I bet you think there isn’t one good thing that you can say about depression. And usually, I’d agree with you.
But it turns out if you’re a senior who battled major depression BEFORE the pandemic, you likely have developed a secret depression-linked superpower.
A new study finds that unlike other folks who are struggling with their mental health because of social distancing, chances are you’re doing just fine.
In fact, researchers say you likely are far more worried about contracting the coronavirus than you are about having to be socially isolated.
In other words, you’re naturally far more resilient than the rest of us.
The research involved older adults who were already enrolled in existing studies on depression. And the results blew everyone away.
Depressed folks are often resilient
Researchers at five major institutions, including UCLA, were surprised to find that instead of being more vulnerable to stress and anxiety as everyone anticipated, the older adults with depression were faring quite well.
For the study, the 60 and over volunteers were interviewed during the first couple of months of the pandemic.
The researchers used two standard depression and anxiety screening tools. And they found no change in participant’s depression, anxiety, or suicide susceptibility scores compared to before the pandemic.
According to the researchers, some common themes emerged in the interviews of the previously depressed seniors…
- they were far more likely to express concerns about getting the virus than any risks they might face from isolation
- most didn’t feel socially isolated even though they were physically distancing
- they did worry about their mental health IF the quarantine, and physical distancing were to last too long
- they were unhappy with the inadequate government response to the pandemic
The volunteers also did admit their quality of life was lower. But even that fact didn’t cause their scores to change.
Take steps to protect against depression NOW
So if you’re a senior with depression, congratulations on your hard-earned, quarantine-triggered superpower.
But the fact is, whether you have fared well during the social distancing or struggled, we’re ALL vulnerable to mental health battles right now.

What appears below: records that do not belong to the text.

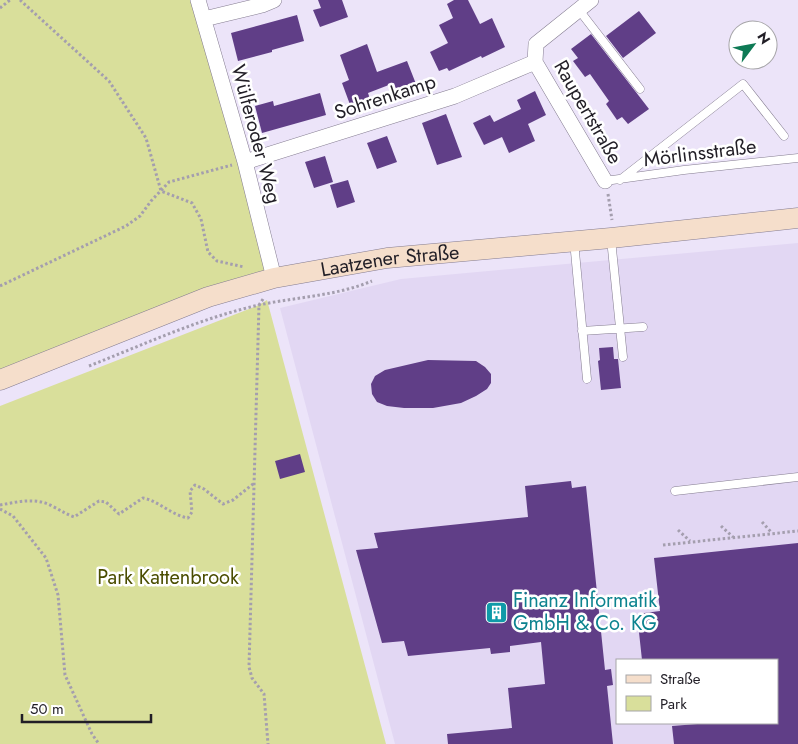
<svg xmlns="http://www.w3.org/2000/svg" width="798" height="744" font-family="Jost,sans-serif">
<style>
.built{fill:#e2d7f3;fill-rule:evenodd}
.green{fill:#d9df9b}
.building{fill:#603e87}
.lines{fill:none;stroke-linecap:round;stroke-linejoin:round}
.lane-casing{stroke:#847c90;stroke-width:9}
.street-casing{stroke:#847c90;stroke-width:16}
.secondary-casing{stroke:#847c90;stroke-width:21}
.path{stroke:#a49eae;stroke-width:3;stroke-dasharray:2.5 2.5;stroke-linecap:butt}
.lane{stroke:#fff;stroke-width:8}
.street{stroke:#fff;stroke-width:15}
.secondary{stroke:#f5decb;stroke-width:20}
.labels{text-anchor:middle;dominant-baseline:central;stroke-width:5;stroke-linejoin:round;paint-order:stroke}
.street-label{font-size:20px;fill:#211e26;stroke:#fff}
.park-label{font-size:20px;fill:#4a4d01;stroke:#fff}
.culture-label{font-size:20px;fill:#0d838f;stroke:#fff;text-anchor:start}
</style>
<rect width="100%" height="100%" fill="#ece4f9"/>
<path class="built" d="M798,243V744H395L280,308L401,279ZM617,660H777V723H617Z"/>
<path class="green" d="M0,0H196L274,278L0,380Z
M267,300L386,744H0V406L259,305Z"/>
<path class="building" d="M318,0H342L348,17L320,27L313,10L321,8Z
M454,0H468L480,24L492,18L505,47L482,58L481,56L449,71L447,68L439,71L430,52L448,43L439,25L453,18L447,4Z
M639,11L656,33L623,58L606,36Z
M297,15L304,41L272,50V52L238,61L231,33Z
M591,34L649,109L628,124L622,117L617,120L606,104L609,101L590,74L585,77L573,61L578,58L571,49Z
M367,44L377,72L407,61L416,84L397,92L394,83L368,93L371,102L352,110L342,83L349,80L340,55Z
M535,91L546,115L528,124L535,141L509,153L502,137L484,145L473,123L490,115L494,122L521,109L517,100Z
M320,93L326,115L262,133L255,106L273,101L274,106Z
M446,114L462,157L437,165L422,123Z
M387,136L397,162L377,169L367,143Z
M325,156L333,182L314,188L305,162Z
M348,180L355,202L337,208L330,185Z
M613,347L614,359H618L621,388L601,390L598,361L600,360L599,348Z
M428,360L476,361L485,367L491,374V383L487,389L476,396L461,403L433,408H404L387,406L377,402L372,394L371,384L375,376L385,370Z
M300,454L305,472L280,479L275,461Z
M571,481L572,488L586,486L605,670L611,669L613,685L607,686L613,744H448L447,734L512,728L508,688L545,684L541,642L510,646V652L491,654L490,648L408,656L404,641L382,643L356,550L378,548L374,533L528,517L525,486Z
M798,543V744H674L672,726L710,723H777V660H642L637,614L660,611L654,558Z"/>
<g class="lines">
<defs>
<path id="lane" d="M579,10L640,89
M620,180L743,84L784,136
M605,181L684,170L798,158
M611,239L623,357
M574,241L587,379
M582,331L643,327
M675,491L798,477"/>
<path id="street" d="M198,0L245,162L274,278
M591,0L536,44L535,62L605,181
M204,19L262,5L274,0
M245,162L455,96L535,62"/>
<g id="secondary">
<path id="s1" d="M0,380L208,297L274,278L387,258L611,238L798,218"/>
</g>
</defs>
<use href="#lane" class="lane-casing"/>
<use href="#street" class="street-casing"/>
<use href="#secondary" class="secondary-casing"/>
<path class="path" d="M20,0L109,81L146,138L161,191L192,203L201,219L208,252L217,261L244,267
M0,8L10,0
M608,194L612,220
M0,286L126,226L140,216L151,201L169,182L232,165
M263,299L259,305L249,667L252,678L264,694L268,744
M89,366C145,344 201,318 259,305C296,297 336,296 372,281
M0,505C17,502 36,497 52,506C60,510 66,514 74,517L99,501L106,502L119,514L143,498C159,501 171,515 188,518L192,512L190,491L195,485L204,489L223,504L233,500L253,484
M0,509L13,516L46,558L58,595L65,675L92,734L99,744
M762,522L772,533
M721,526L733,537
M678,530L690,541
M663,545L798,531"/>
<use href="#lane" class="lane"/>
<use href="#street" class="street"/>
<use href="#secondary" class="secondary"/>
</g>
<defs>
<symbol id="building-square" viewBox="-11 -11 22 22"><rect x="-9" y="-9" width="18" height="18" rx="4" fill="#0f9aa8" stroke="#fff"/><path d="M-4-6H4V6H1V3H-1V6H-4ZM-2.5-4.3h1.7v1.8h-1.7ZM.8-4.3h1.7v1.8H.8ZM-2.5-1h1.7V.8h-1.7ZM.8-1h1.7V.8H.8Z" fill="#fff"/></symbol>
</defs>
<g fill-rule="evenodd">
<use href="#building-square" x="484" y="600" width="25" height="25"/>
</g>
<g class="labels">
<g class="street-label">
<text transform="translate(385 97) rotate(-18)">Sohrenkamp</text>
<text transform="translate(588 112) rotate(60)">Raupertstraße</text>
<text transform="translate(256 134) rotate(75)">Wülferoder Weg</text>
<text transform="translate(700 153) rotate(-7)">Mörlinsstraße</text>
<text stroke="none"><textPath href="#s1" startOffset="410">Laatzener Straße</textPath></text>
</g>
<g class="park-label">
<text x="168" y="577">Park Kattenbrook</text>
</g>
<g class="culture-label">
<text x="513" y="600">Finanz Informatik<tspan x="513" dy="23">GmbH &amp; Co. KG</tspan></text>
</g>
</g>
<rect x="616" y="659" width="162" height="65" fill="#ffffff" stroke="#a6a5a8"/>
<rect x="626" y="675" width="25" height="8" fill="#f5decb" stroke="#a6a5a8"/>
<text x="660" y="684" font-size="15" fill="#211e26">Straße</text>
<rect x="626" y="696" width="25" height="15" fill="#d9df9b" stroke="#a6a5a8"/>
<text x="660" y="709" font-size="15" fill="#211e26">Park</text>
<g transform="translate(753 45) rotate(58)"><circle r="24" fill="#ffffff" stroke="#a6a5a8"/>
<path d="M0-4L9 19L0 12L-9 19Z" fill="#0e7a55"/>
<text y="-8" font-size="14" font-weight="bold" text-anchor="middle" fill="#211e26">N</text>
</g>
<path d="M22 714v8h129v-8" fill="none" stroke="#211e26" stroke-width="2.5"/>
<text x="30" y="714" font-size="15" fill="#211e26" stroke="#ffffff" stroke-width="4" paint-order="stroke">50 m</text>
</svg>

And since it looks likely that we have at least a few more months of social isolation in front of us, now is a good time to make a plan to support your mental health.
You can start by harnessing the power of something the depressed seniors in the new study reported they were already doing. And that is using technology to reach out to friends and family to stay connected.

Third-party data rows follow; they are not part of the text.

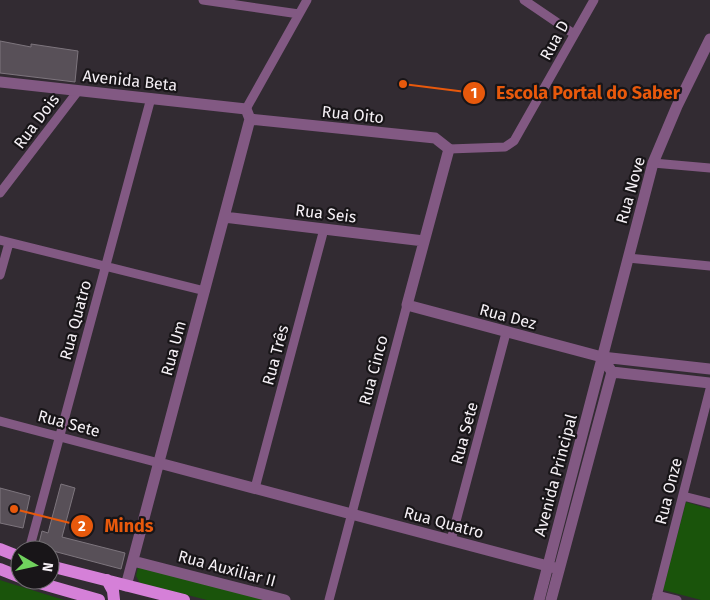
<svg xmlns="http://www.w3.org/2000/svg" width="710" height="600" font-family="'Fira Sans',sans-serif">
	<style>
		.green { fill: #1a540b }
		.building { fill: #585058; stroke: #7d757d }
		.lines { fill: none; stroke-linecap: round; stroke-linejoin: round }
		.minor { stroke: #825983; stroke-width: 9 }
		.tertiary { stroke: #825983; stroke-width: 11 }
		.primary { stroke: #d580d8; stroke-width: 12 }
		.labels { text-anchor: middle; stroke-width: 4.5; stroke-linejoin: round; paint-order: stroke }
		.street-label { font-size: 16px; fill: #f5f0f5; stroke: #181518 }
		.leader { fill: none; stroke: #e8590c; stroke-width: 2 }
		.callout-dot { fill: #e8590c; stroke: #181518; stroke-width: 2 }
		.mark-label { font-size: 15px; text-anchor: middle; font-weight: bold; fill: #fff }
		.callout-label { font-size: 18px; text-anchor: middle; font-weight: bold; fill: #e8590c; stroke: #181518; stroke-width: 4.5; stroke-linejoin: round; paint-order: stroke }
	</style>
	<rect width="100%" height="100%" fill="#322b32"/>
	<path class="green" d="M686 502 710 509V600H701L663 590Z
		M138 567 267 600H207L140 583 136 576Z
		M0 580 6 582 64 600H0Z"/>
	<path class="building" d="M0 41 31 47V44L78 51 75 82 0 73Z
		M61 484 75 488 62 537 125 553 121 569 38 547 42 531 48 533Z
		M0 488 30 496 23 528 0 523Z"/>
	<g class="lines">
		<path class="minor" d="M203 0 299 14
			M524 0 574 34
			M246 109 307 0
			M449 149 505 147 514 141 594 0
			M653 163 710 168
			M0 193 78 91
			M0 240 205 291
			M628 258 710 266
			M0 275 9 243
			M0 421 159 463
			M255 488 324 229
			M683 496 710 503
			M451 540 506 333
			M29 550 151 98
			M657 595 677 600
			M329 600 407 305
			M656 600 710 389"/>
		<path class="tertiary" d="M0 82 246 109 250 119
			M250 119 435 138 449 149 407 305 602 357 710 369
			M224 217 424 241
			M612 372 710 383
			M159 463 559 569
			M133 561 285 600
			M126 586 250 119
			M539 600 653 163 677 106 710 39
			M551 600 612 372 602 357"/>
		<path class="primary" d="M0 549 20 557
			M50 566 184 600
			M0 569 20 577
			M29 580 99 600
			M107 580 113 591 114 600"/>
	</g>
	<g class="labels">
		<g class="street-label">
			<text transform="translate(554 40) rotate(-61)" y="6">Rua D</text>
			<text transform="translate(130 80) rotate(6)" y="6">Avenida Beta</text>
			<text transform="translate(353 114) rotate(6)" y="6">Rua Oito</text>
			<text transform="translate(36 121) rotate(-53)" y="6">Rua Dois</text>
			<text transform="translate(630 190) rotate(-74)" y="6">Rua Nove</text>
			<text transform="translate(326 213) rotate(7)" y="6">Rua Seis</text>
			<text transform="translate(508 316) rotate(15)" y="6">Rua Dez</text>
			<text transform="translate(75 320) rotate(-75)" y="6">Rua Quatro</text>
			<text transform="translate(173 348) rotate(-75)" y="6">Rua Um</text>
			<text transform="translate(275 355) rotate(-75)" y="6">Rua Três</text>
			<text transform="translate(373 370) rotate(-75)" y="6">Rua Cinco</text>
			<text transform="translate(69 423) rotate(15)" y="6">Rua Sete</text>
			<text transform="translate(464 433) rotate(-75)" y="6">Rua Sete</text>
			<text transform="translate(555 475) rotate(-75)" y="6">Avenida Principal</text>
			<text transform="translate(668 491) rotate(-76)" y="6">Rua Onze</text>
			<text transform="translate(444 522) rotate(15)" y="6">Rua Quatro</text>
			<text transform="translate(227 568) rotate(15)" y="6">Rua Auxiliar II</text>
		</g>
	</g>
	<path class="leader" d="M403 84L474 93M14 509L82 526"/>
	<g class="callout-dot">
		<circle cx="403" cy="84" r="5"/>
		<circle cx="14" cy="509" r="5"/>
		<circle cx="474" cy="93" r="12"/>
		<circle cx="82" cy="526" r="12"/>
	</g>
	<g class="mark-label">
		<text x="474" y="98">1</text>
		<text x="82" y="531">2</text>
	</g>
	<g class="callout-label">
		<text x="588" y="99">Escola Portal do Saber</text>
		<text x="129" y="532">Minds</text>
	</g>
	<g transform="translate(35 565) rotate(99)"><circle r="24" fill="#181518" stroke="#706d70"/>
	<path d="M0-4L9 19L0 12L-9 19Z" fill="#71d25e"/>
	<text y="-8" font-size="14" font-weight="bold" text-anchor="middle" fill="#f5f0f5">N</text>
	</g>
</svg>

If you haven’t tried any video apps to get in touch with loved ones yet, you might want to give them a try. Facebook Messenger, Zoom, and FaceTime (if you have an iPhone or iPad) are some of the most popular ones. But there are plenty of others you can try. You can download the apps from the app store on your device.
Phone calls are nice, but nothing beats being able to see the smiling face on the other end of the line.
Next, a mood-supporting supplement could help get you over the hump. Curcumin works as well, or better than drugs for some folks. Studies show probiotics can be especially helpful for seniors battling depression too. (Click here to find out the three most studied strains.)
And finally, make an effort to spend some time outside. Just because you’re socially distancing doesn’t mean you need to stay cooped up in the house—plan in a walk at least a couple of times a week. Just take your mask with you in case anyone gets too close for comfort.
Exercise is a natural mood lifter. Plus, studies show low vitamin D is linked to depression. So spending some time outside in the sunshine could do you a world of good.